--- Document section ---
———

Thank you for standing by, and welcome to the Elders Limited FY23 results retail investor briefing. All participants are in a listen-only mode. There'll be a presentation followed by a question and answer session. If you would like to ask a question, you'll need to press the star key followed by the number one on your telephone keypad. I'd now like to hand the conference over to Mr. Mark Allison, Managing Director and CEO. Please go ahead.

Mark Allison
Managing Director & CEO, Elders

Thank you very much, and welcome to all to the FY 2023 full year results for the retail investor session. So the way we'd like to approach it today, given that the pack has been out for a couple of days, we thought we'd cover off the lead-in slides, and then we'd open up the question time. If we need to refer to additional slides in the pack, we can do that in answering questions or in explaining any particular issues. From our viewpoint, this is the final year of the third Eight Point Plan, very difficult market conditions and the result that was pretty solid against the backdrop of those market conditions.

———

--- Available data ---
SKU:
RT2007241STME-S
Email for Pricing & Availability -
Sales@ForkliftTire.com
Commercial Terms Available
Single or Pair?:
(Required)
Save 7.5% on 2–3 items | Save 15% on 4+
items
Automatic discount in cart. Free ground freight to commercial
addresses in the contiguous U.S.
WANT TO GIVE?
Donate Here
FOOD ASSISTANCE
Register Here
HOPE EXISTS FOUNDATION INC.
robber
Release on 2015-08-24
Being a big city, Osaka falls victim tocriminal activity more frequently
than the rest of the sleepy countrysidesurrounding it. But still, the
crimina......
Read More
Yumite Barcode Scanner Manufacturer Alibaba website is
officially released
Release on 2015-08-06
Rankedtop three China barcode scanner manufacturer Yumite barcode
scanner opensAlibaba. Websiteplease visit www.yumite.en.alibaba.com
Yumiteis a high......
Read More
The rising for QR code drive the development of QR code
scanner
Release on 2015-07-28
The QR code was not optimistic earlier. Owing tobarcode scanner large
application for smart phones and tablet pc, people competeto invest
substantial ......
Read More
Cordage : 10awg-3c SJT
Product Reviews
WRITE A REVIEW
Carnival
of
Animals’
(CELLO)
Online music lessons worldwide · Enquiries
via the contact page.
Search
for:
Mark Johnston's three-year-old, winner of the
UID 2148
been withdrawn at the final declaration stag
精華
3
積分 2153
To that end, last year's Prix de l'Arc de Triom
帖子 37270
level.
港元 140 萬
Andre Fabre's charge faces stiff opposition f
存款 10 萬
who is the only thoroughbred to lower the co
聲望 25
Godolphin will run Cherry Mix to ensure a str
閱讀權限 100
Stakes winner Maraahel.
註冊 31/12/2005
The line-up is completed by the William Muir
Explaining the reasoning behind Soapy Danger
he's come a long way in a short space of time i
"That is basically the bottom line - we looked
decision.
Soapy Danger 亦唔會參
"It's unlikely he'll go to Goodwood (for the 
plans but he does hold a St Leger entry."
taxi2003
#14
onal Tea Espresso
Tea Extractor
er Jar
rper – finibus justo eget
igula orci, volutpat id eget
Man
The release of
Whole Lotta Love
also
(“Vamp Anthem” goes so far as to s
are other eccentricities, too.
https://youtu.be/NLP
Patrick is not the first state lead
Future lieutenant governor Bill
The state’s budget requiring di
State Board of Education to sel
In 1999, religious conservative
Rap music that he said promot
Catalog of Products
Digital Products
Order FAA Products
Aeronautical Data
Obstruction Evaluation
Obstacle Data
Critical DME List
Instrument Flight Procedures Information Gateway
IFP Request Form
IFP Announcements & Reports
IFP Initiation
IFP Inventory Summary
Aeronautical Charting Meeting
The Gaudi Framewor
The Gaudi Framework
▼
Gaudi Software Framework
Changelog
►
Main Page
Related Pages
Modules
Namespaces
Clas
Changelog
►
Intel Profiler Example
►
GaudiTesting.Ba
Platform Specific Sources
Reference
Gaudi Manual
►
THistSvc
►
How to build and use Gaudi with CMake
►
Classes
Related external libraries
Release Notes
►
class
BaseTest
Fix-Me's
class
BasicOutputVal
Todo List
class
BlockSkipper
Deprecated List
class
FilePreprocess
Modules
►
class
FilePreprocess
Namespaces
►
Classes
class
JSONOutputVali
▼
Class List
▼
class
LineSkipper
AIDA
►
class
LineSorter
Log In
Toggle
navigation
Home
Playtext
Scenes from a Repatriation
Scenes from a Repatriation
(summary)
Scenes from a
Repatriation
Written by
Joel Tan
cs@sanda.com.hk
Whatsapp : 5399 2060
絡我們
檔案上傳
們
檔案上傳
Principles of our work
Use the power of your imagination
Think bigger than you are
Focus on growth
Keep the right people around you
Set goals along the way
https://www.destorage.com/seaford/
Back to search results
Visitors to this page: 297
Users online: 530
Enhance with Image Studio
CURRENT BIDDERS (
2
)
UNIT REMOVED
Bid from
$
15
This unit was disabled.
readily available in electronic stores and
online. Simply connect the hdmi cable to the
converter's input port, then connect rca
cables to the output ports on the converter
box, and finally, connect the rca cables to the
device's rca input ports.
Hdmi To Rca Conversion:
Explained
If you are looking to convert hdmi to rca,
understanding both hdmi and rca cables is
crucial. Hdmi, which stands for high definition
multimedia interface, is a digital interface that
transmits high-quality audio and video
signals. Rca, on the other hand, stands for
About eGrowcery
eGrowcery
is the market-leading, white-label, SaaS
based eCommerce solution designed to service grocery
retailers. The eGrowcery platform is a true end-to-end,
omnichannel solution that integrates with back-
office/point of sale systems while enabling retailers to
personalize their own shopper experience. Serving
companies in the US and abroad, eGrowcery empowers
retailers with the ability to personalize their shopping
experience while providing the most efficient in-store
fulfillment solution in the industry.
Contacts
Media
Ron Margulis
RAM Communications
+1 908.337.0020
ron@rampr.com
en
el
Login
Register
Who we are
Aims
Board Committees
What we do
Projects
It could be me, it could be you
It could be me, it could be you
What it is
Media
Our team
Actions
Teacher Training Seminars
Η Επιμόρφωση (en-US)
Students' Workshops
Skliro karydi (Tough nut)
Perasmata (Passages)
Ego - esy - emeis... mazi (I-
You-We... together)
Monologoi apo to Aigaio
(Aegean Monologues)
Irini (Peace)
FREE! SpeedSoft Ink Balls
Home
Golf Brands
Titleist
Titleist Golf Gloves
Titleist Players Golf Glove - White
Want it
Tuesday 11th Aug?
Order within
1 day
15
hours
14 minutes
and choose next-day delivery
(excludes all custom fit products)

———

--- Request 1 ---
Answer the following from the Elders results briefing transcript:
(a) Which key and number must participants press on their telephone keypad to ask a question?
(b) To whom is the conference handed over, and what titles does he hold?
(c) The year under discussion is the final year of which plan?
--- Request 2 ---
Copy out the passage of the Elders results briefing transcript that opens with the words containing "Thank you very" and closes with "those market conditions.".

--- Answer section 1 ---
(a) The star key followed by the number one.
(b) Mr. Mark Allison, Managing Director and CEO.
(c) The third Eight Point Plan.

--- Answer section 2 ---
Thank you very much, and welcome to all to the FY 2023 full year results for the retail investor session. So the way we'd like to approach it today, given that the pack has been out for a couple of days, we thought we'd cover off the lead-in slides, and then we'd open up the question time. If we need to refer to additional slides in the pack, we can do that in answering questions or in explaining any particular issues. From our viewpoint, this is the final year of the third Eight Point Plan, very difficult market conditions and the result that was pretty solid against the backdrop of those market conditions.